## TASK REQUIREMENTS
Counting only lines of the listing below that hold the word "verkoop", give the total and nothing else.

══════════════════════════════

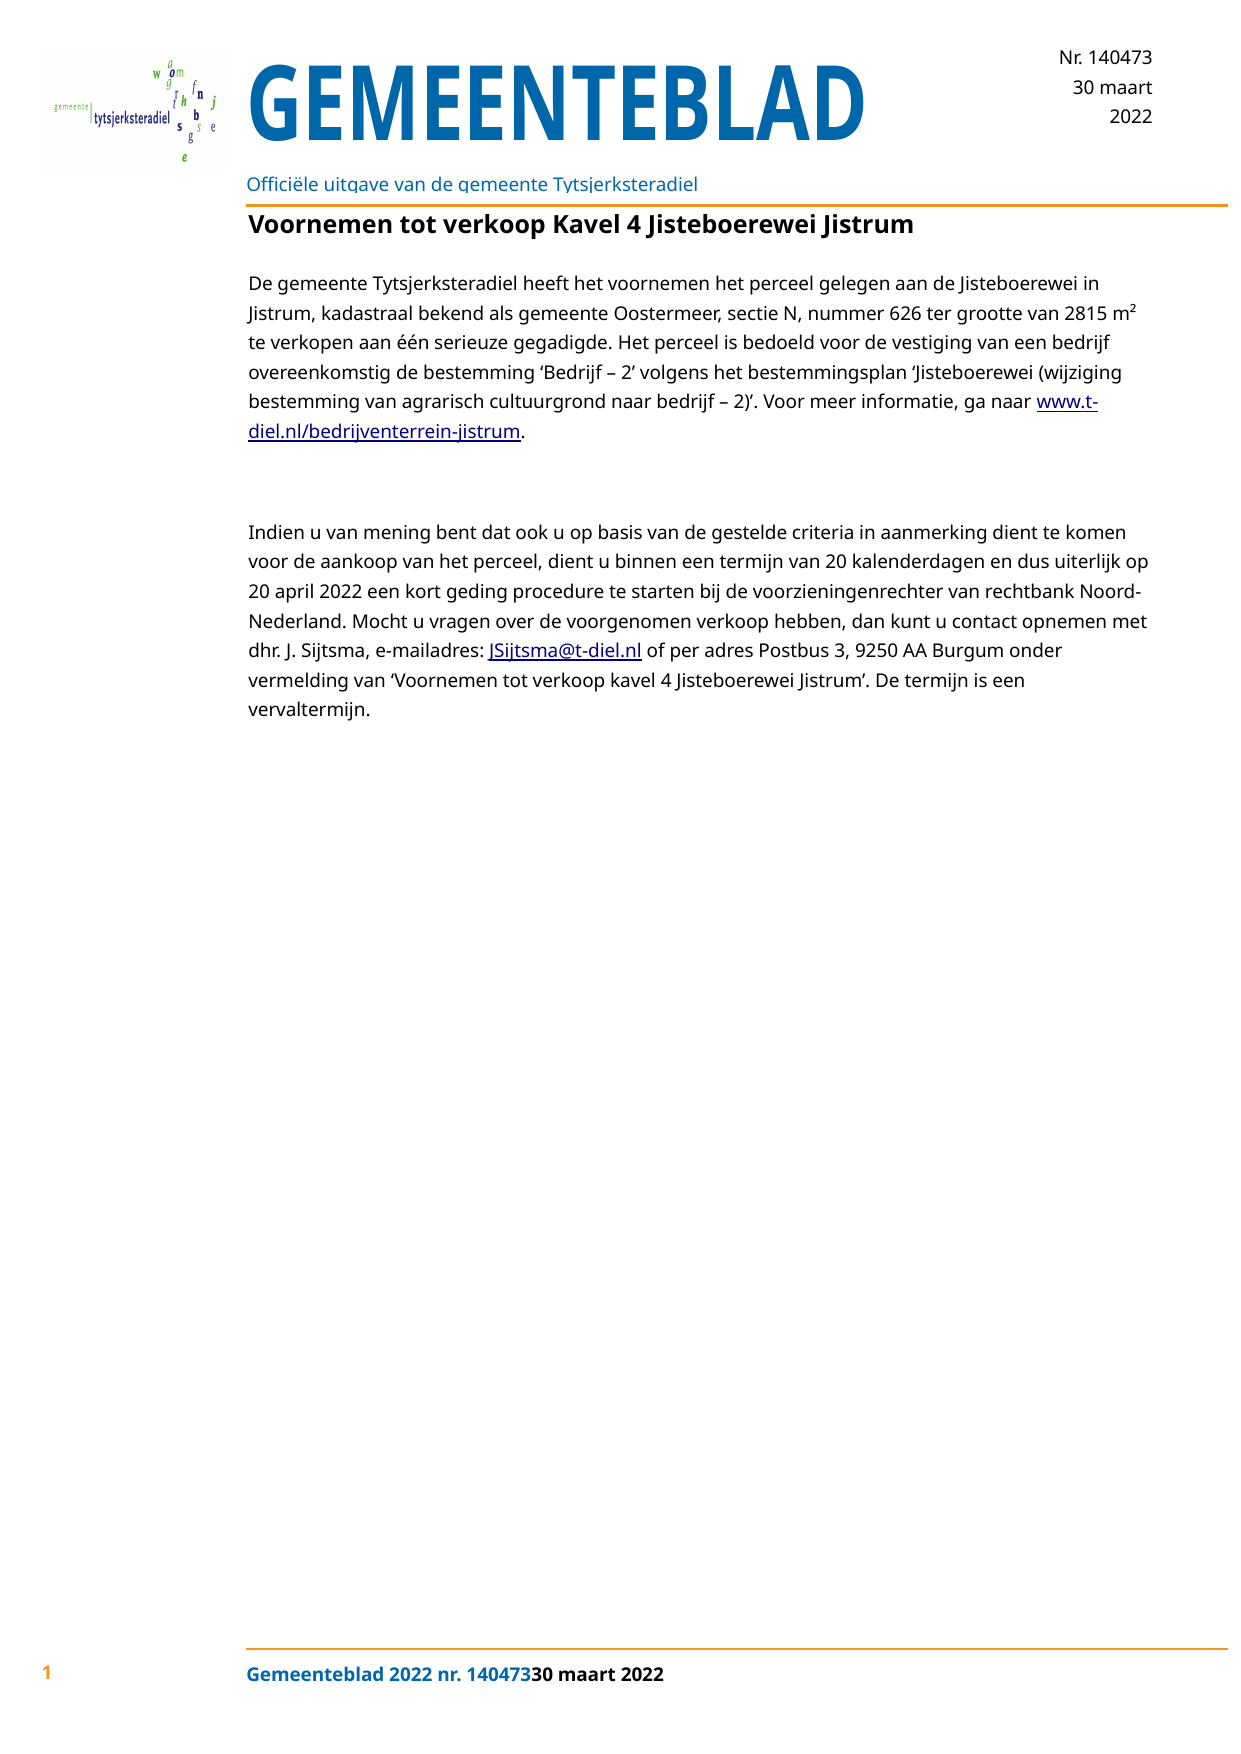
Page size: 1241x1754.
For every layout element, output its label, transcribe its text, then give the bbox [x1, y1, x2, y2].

text Voornemen tot verkoop Kavel 4 Jisteboerewei Jistrum [248, 207, 1152, 241]
picture [41, 47, 231, 172]
text De gemeente Tytsjerksteradiel heeft het voornemen het perceel gelegen aan de Jisteboerewei in Jistrum, kadastraal bekend als gemeente Oostermeer, sectie N, nummer 626 ter grootte van 2815 m² te verkopen aan één serieuze gegadigde. Het perceel is bedoeld voor de vestiging van een bedrijf overeenkomstig de bestemming ‘Bedrijf – 2’ volgens het bestemmingsplan ‘Jisteboerewei (wijziging bestemming van agrarisch cultuurgrond naar bedrijf – 2)’. Voor meer informatie, ga naar www.t-diel.nl/bedrijventerrein-jistrum. [248, 270, 1152, 444]
text Indien u van mening bent dat ook u op basis van de gestelde criteria in aanmerking dient te komen voor de aankoop van het perceel, dient u binnen een termijn van 20 kalenderdagen en dus uiterlijk op 20 april 2022 een kort geding procedure te starten bij de voorzieningenrechter van rechtbank Noord-Nederland. Mocht u vragen over de voorgenomen verkoop hebben, dan kunt u contact opnemen met dhr. J. Sijtsma, e-mailadres: JSijtsma@t-diel.nl of per adres Postbus 3, 9250 AA Burgum onder vermelding van ‘Voornemen tot verkoop kavel 4 Jisteboerewei Jistrum’. De termijn is een vervaltermijn. [248, 519, 1152, 722]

══════════════════════════════

## YOUR SOLUTION
2